I haven’t published anything on this, and Ann’s draft DMRS algebra wasn’t published either. My talk at the last summit is the most up-to-date thing to point to, I’m afraid! I think the links so far in this thread have already covered the main references.

Thanks for the detailed explanation! Then precisely I should regard the summary as false, i.e. the INDEX does not necessarily comes from the syntactic head daughter (even for binary rule without CCONT predicates).
Then, naturally, a follow-up question would be whether coordination is the exception (or one of the few exceptions) here, and most other rules still preserve the property that the syntactic head daughter provides the INDEX? I am currently researching about surface realization from DMRS, where the ERG derivation recipes would provide the information regarding the semantic composition process of DMRS. Therefore, I am curious whether the headedness of the rules or some simple principles would characterize the propagation of the INDEX/LTOP, as such information about index’s availability would help prune the search space. Otherwise, if such decision is highly specific to each rule, then I really have to consult the ERG about it.

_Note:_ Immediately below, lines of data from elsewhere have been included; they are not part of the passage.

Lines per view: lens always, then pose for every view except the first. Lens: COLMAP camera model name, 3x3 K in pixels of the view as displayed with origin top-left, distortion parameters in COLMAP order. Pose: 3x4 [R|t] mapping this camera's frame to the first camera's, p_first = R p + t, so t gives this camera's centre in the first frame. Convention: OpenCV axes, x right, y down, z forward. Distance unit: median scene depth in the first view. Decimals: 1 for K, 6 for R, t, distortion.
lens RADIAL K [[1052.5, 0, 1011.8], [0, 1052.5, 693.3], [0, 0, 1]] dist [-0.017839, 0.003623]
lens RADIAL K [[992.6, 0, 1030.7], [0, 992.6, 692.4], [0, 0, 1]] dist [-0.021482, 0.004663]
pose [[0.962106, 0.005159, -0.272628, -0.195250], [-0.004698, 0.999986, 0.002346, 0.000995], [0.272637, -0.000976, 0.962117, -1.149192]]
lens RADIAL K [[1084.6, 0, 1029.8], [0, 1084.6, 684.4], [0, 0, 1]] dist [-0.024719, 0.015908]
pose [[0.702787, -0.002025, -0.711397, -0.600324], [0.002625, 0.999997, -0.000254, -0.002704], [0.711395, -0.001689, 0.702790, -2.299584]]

I think you can see coordination as an exception. In fact, at a discussion at the last summit, Dan Flickinger said that coordination is one of the hardest things to implement in a compositional grammar.

If you’re interested in using ERG derivations to help with realisation, a relevant paper to look at might be: Chen et al. (2018). They use derivation trees to guide semantic composition, but they also allow the trained model to deviate from the exact composition used in the ERG. Instead of the MRS algebra, they use hypergraph replacement grammar to formalise composition. (The AM algebra, which I’m using to formalise a new DMRS algebra, ultimately also uses hypergraph replacement grammar.)

1 Like

Another exception that INDEX does not come from the syntactic head I believe is inverted sentence?

image

The INDEX here is e2 from the subject but not the head as in sb-hd_mc_c.

1 Like

This is a nice example. It isn’t complicated in the way that coordination is complicated, but it shows how the syntactic head is not always the same as the “semantic head”. You’ll notice in my talk, I used the term “functor” rather than “(semantic) head”. I find it’s helpful to use a different term, to avoid confusing them.

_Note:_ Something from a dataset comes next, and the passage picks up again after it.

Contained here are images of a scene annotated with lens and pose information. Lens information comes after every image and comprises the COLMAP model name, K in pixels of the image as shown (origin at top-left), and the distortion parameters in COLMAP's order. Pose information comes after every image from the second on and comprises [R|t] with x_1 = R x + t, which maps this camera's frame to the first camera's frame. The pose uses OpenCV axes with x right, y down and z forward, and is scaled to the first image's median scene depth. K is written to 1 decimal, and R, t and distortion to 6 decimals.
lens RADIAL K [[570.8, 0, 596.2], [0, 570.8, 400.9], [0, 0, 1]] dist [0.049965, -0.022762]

This example is interesting because it combines subject-dependent inversion and a semantically empty copula. (Subject-dependent inversion is quite different from subject-verb inversion. If you have access, Ward et al. (2002) give a 6-page summary of the construction.) So it’s helpful to consider these two phenomena separately.

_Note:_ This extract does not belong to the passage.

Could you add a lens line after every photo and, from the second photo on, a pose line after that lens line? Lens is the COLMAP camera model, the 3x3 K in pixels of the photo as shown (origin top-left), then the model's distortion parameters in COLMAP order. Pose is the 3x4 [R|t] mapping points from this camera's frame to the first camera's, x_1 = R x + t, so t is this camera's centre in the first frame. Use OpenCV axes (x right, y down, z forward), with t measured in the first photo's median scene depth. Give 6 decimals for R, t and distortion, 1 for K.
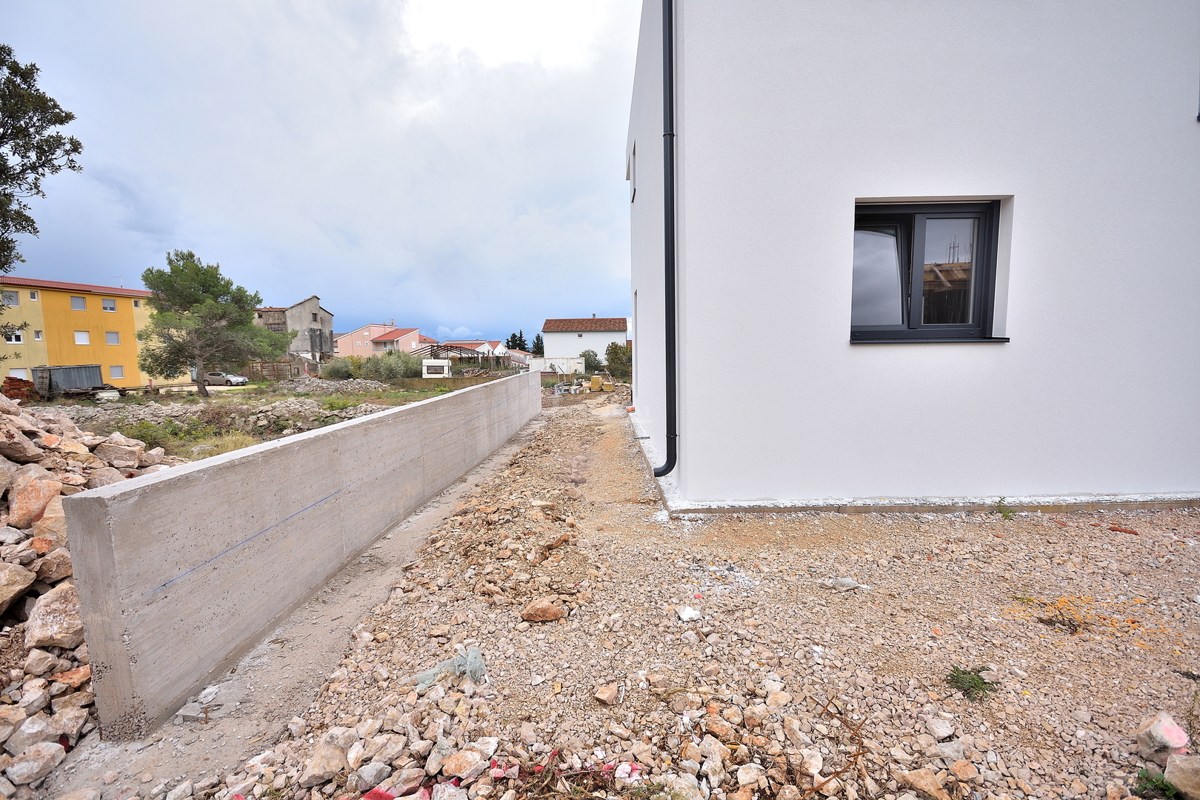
lens RADIAL K [[523.9, 0, 600.0], [0, 523.9, 400.0], [0, 0, 1]] dist [0.022134, -0.018562]
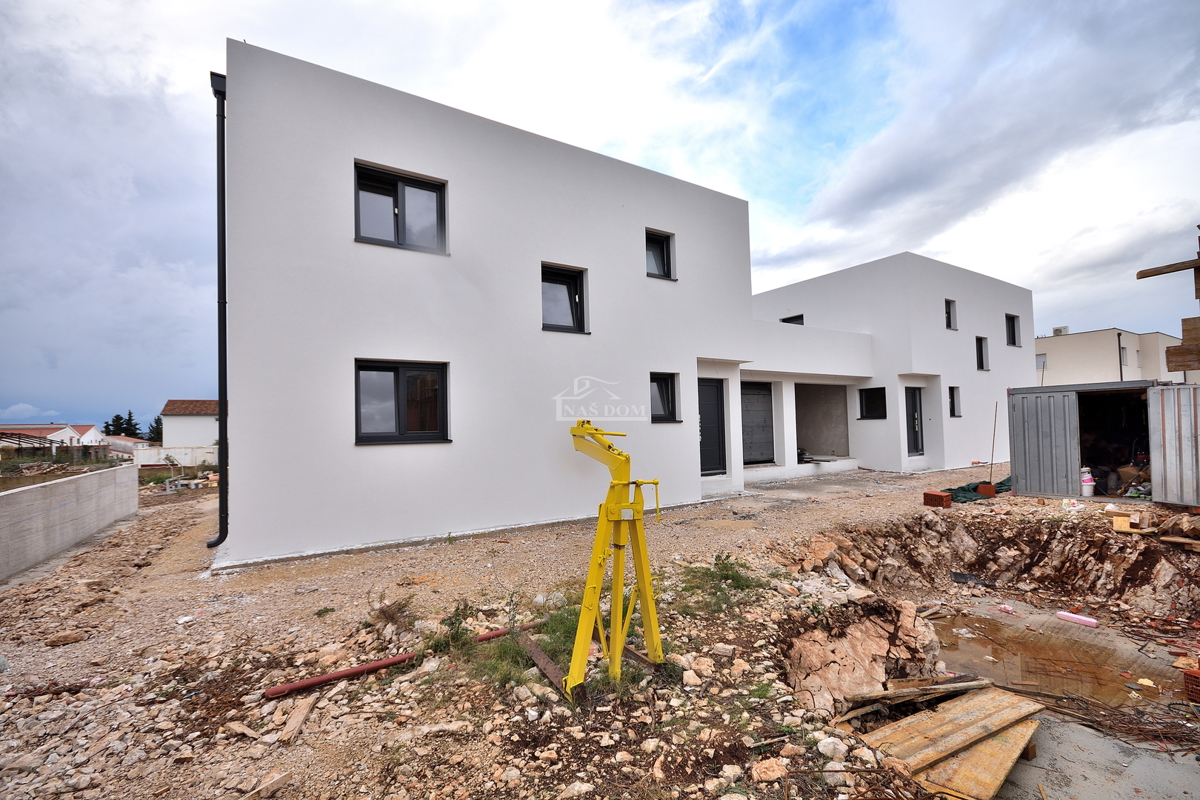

Unlike an identity copula (e.g. “Kim is a doctor”), a semantically empty copula does not contribute a predicate to the MRS. For example:

  • Kim is happy.
  • Kim is in the building.

In these cases, the MRS of the verb phrase (“is happy”, “is in the building”) is the same as the copula’s complement (“happy”, “in the building”). Syntactically there’s a difference, but semantically there isn’t (if we ignore tense). After that, the MRS for the verb phrase acts as the functor, and the subject as the argument.

Subject-dependent inversion can also occur with other verbs. For example:

  • An unexpected announcement came three days later.
  • Three days later came an unexpected announcement.

These two sentences have exactly the same semantics (if we ignore information structure). In terms of semantic composition, they’re also exactly the same (if we ignore the order that we combine things). Syntactically, subject-dependent inversion has important constraints, but semantically, there’s nothing special.

So both of these seem fairly “boring” semantically. But when we combine them, things get interesting. The copula “was” is semantically empty, waiting for a complement (like “equally important”). But with inversion, we want to compose it with the subject first! This is what I referred to as “eager composition” in my talk. The bookkeeping becomes a little bit more complicated but the basic principles are the same.

So, to conclude – in this example the syntactic head still gets to say what the INDEX is, but in this case it says that the INDEX is the subject’s INDEX.